UK companies expect to raise prices at the fastest pace since records began to offset higher labor costs caused by a tight labor market, according to an influential study from the Bank of England.
Business leaders on the central bank’s decision-making panel in September predicted they would raise prices by 6.6 percent over the next year, up from 6.5 percent in August, the highest since the survey began in 2017.
The findings confirm BoE’s concerns “that companies find it too easy to pass on higher costs to consumers,” said Simon Harvey, head of currency analysis at Monex Europe, a currency firm.
He noted that these concerns have contributed to the central bank raising interest rates by 100 basis points during the past two monetary policy meetings.
The monthly survey of chief financial officers of small, medium and large British companies is being used by the BoE to monitor developments in the economy and supports calls for rate hikes at the November 3 meeting of the bank’s Monetary Policy Committee.
Markets are currently expecting a 100 basis point increase from the current rate of 2.25 percent as the bank struggles to contain UK inflation, which has been high for nearly 40 years. According to market expectations, interest rates are expected to rise to 5.7 percent in June next year.
The survey found that business leaders predict inflation will reach 4.8 percent in the medium term, up from 4.2 percent in the previous month.
Harvey noted that the more aggressive MPC members will view this “deanchoring of medium-term inflation expectations as particularly worrisome”.
Companies also expect wages to rise by a record 5.9 percent in the coming year, up from 5.5 percent in August. They reported that wages rose by 6.5 percent in September, a full percentage point higher than in July.

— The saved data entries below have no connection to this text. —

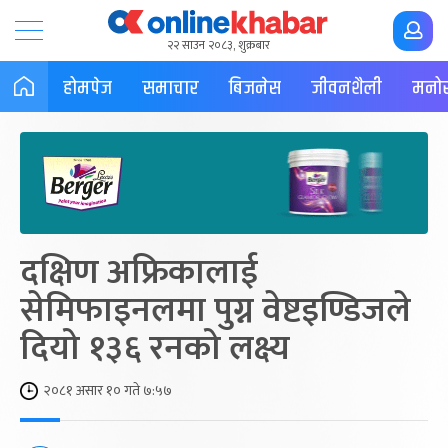
२२ साउन २०८३, शुक्रबार
होमपेज
समाचार
बिजनेस
जीवनशैली
मनोर
दक्षिण अफ्रिकालाई
सेमिफाइनलमा पुग्न वेष्टइण्डिजले
दियो १३६ रनको लक्ष्य
२०८१ असार १० गते ७:५७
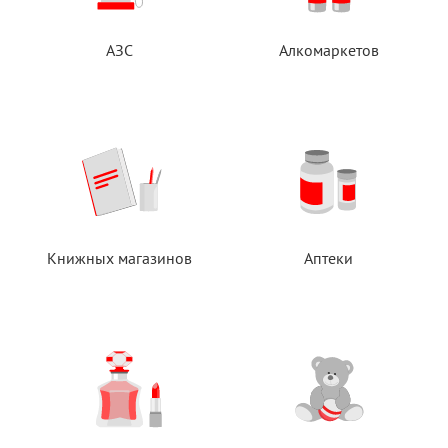
АЗС
Алкомаркетов
Книжных магазинов
Аптеки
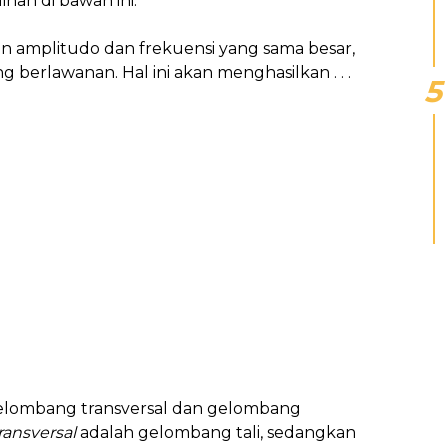
ihan di bawah ini.
n amplitudo dan frekuensi yang sama besar,
g berlawanan. Hal ini akan menghasilkan . . .
gelombang transversal dan gelombang
ansversal
adalah gelombang tali, sedangkan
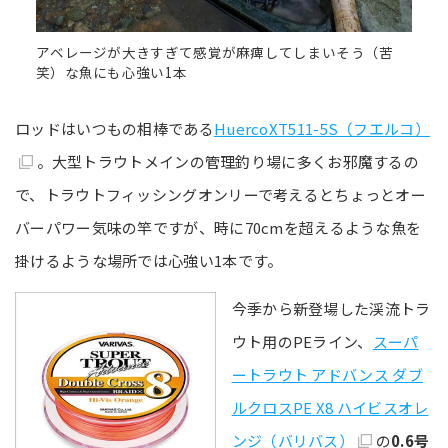
アベレージが大きすぎて感覚が麻痺してしまいそう（苦
笑）な魚にも心強い1本
ロッドはいつもの相棒である
HuercoXT511-5S（フエルコ）
。大型トラウトメインの管理釣り場に多くお邪魔するの
で、トラウトフィッシングオンリーで考えるとちょっとオー
バーパワー気味の竿ですが、時に70cmを超えるような魚を
掛けるような場所では心強い1本です。
今季から新登場した渓流トラ
ウト用のPEライン、
スーパ
ートラウト アドバンス ダブ
ルクロスPE X8 ハイビスオレ
ンジ（バリバス）
の
0.6号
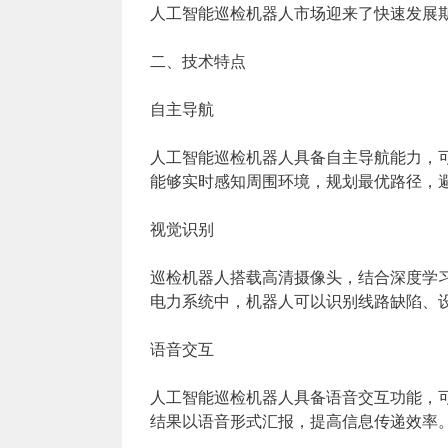
人工智能巡检机器人市场迎来了快速发展
二、技术特点
自主导航
人工智能巡检机器人具备自主导航能力，
能够实时感知周围环境，规划最优路径，
视觉识别
巡检机器人搭载高清摄像头，结合深度学
电力系统中，机器人可以识别线路缺陷、
语音交互
人工智能巡检机器人具备语音交互功能，
结果以语音形式汇报，提高信息传递效率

About 84 percent said they found it more difficult than usual to recruit new employees, down only marginally from 86 percent in August.
The level of overall business uncertainty also increased, with more than two-thirds of respondents reporting their company’s uncertainty as “high” or “very high,” 6 percentage points higher than in August. Companies are less likely to invest in periods of high uncertainty, which can limit growth.
Separate data released Thursday by S&P Global/Cips showed construction activity improved in September, with the output index rising to 52.3 in September from 49.2 in August.
However, Tim Moore, chief economic officer at S&P Global Market Intelligence, which compiles the survey, warned that the modest increase in business activity “was fueled by project delays and easing supply shortages rather than a flurry of new orders.”
“Forward-looking survey indicators deteriorated again in September, with new business volumes coming to a halt and expectations for production growth for the coming year are now the lowest since July 2020,” he said.